Quickwit software is an open-source search engine developed by a Japanese startup that has caught the attention of Binance, a major cryptocurrency exchange market. They have successfully migrated their log storage system from Elasticsearch to Quickwit, only six months after the Binance team met with Quickwit.
The Binance application was logging up to 21 million lines per second, equivalent to 1.6PB of data per day. Initially using 600 Vector instances to pull logs from Kafka and push them to Elasticsearch across 20 clusters, the team encountered difficulties in managing such a large number of Elasticsearch clusters, requiring large storage resources and lacking the ability to replicate due to data ingestion limitations.
Choosing Quickwit allowed the team direct log extraction from Kafka, support for VRL language to transform data within logs, data compression, and the use of object storage for data storage, eliminating the need to manage storage clusters themselves.
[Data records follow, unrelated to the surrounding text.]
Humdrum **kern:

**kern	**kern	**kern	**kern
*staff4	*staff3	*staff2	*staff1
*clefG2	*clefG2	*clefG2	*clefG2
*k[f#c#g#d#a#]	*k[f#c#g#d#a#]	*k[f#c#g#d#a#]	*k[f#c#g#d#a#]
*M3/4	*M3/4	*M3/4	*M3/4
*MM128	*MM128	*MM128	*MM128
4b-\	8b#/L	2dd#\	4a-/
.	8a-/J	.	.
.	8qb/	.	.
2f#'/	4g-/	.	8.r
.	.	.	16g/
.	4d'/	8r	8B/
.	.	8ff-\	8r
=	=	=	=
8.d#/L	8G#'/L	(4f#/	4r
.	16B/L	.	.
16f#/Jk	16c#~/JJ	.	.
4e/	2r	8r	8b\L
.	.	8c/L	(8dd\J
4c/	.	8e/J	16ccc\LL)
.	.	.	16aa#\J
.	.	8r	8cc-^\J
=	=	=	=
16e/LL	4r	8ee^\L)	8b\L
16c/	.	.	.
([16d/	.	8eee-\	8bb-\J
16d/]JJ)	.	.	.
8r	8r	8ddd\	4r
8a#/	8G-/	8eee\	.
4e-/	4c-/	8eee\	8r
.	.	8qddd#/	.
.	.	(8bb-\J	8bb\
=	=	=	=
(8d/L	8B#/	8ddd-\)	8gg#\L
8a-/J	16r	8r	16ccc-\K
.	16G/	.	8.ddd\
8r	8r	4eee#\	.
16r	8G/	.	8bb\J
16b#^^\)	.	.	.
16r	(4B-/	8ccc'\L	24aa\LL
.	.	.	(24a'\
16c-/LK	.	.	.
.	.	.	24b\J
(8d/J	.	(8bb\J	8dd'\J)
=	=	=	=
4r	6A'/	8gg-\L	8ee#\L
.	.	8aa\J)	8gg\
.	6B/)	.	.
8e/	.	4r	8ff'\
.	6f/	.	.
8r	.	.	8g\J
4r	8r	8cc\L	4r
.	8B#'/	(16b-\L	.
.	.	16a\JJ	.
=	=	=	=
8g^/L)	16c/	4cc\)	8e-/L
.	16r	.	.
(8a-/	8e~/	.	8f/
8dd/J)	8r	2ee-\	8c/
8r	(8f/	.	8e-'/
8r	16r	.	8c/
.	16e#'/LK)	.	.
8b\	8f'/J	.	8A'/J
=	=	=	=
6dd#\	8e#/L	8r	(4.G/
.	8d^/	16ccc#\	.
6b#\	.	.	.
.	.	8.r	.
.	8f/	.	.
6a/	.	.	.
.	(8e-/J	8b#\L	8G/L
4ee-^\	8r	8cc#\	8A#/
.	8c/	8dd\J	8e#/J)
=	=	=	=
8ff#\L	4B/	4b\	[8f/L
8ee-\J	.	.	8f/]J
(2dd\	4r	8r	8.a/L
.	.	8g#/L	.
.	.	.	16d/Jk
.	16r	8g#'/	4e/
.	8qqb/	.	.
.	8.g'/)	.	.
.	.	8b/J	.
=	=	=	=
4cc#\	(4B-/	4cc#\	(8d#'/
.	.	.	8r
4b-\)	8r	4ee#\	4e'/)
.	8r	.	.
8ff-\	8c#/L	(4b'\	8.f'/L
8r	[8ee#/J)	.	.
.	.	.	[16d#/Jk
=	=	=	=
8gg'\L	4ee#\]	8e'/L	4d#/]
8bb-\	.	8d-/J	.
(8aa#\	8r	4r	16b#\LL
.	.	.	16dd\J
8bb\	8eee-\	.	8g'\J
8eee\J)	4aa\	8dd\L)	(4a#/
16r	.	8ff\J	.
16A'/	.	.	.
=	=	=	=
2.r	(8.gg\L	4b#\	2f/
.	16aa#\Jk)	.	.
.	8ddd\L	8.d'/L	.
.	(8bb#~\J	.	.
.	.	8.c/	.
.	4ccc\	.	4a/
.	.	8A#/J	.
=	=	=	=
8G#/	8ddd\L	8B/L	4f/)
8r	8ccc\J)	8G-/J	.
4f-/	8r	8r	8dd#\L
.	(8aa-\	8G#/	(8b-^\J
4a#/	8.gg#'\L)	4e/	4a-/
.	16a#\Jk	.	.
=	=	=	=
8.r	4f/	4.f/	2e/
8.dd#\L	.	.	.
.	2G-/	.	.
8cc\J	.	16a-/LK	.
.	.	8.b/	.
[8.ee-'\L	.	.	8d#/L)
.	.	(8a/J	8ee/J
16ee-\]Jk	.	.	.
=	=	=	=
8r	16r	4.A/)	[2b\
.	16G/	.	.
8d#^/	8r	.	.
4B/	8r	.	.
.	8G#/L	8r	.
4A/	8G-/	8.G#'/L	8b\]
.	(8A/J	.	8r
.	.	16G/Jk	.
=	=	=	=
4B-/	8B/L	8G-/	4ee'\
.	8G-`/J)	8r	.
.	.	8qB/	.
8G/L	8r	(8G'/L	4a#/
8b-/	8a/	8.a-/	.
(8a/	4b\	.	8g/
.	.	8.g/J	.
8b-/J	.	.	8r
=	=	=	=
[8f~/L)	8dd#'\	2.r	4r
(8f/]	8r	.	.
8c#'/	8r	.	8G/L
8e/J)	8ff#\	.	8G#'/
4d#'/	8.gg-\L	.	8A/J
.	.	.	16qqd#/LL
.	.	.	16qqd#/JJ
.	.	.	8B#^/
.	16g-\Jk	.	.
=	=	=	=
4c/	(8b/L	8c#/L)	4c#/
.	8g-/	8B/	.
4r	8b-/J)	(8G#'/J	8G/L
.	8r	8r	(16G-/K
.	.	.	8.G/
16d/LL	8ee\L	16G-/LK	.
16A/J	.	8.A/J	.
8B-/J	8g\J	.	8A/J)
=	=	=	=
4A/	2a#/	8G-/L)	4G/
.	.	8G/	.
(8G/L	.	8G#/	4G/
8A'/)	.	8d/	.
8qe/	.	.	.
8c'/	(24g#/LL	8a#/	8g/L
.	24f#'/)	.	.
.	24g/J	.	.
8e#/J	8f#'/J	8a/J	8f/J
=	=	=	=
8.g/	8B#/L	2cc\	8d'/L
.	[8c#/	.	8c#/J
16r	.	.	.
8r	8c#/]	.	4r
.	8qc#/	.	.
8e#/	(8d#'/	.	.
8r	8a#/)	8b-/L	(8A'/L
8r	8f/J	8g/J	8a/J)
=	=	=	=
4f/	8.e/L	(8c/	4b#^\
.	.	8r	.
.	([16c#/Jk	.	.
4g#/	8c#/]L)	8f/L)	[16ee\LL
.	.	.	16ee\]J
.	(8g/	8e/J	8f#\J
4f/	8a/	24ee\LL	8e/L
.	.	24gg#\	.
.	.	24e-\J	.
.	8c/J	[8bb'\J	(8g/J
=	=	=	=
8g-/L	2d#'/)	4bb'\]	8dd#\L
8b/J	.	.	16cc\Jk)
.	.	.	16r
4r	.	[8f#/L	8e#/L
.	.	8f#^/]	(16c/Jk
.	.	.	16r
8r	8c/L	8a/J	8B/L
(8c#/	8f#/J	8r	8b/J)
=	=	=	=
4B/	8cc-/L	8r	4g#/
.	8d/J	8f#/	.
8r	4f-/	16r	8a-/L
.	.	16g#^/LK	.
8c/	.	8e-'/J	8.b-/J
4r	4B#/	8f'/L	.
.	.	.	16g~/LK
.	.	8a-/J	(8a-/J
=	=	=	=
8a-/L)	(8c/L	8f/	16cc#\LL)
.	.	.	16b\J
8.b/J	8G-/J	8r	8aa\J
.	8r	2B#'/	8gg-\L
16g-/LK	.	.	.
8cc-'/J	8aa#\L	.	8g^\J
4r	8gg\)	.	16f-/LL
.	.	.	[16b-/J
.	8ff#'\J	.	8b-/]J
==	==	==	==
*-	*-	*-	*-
After selecting Quickwit, the team began testing by having Quickwit extract multi-gigabyte level data per second, encountering system instability due to the cluster protocol supporting the workload of the indexer, receiving data from multiple pod levels. The team resorted to dividing the indexer clusters into 10 sub-clusters by topic and found that they could handle a full 1.6PB of data per day with 700 pods totaling 2,800 vCPUs for data retrieval.
Binance uses 10 PostgreSQL clusters separated by indexer clusters, then consolidates the databases into a single cluster, before utilizing searcher clusters to search for data.
Overall, Binance uses significantly fewer CPUs compared to Elasticsearch, up to 5 times less, while reducing storage usage by 20 times. However, they are planning to extend the log retention period in the future.
Quickwit plans to further develop data compression and cluster management in this scenario.
TLDR: Binance successfully migrated log storage from Elasticsearch to Quickwit due to its direct Kafka log extraction, VRL language support, and object storage usage. They reduced CPU and storage usage significantly and plan to enhance data compression and multi-cluster management in the future.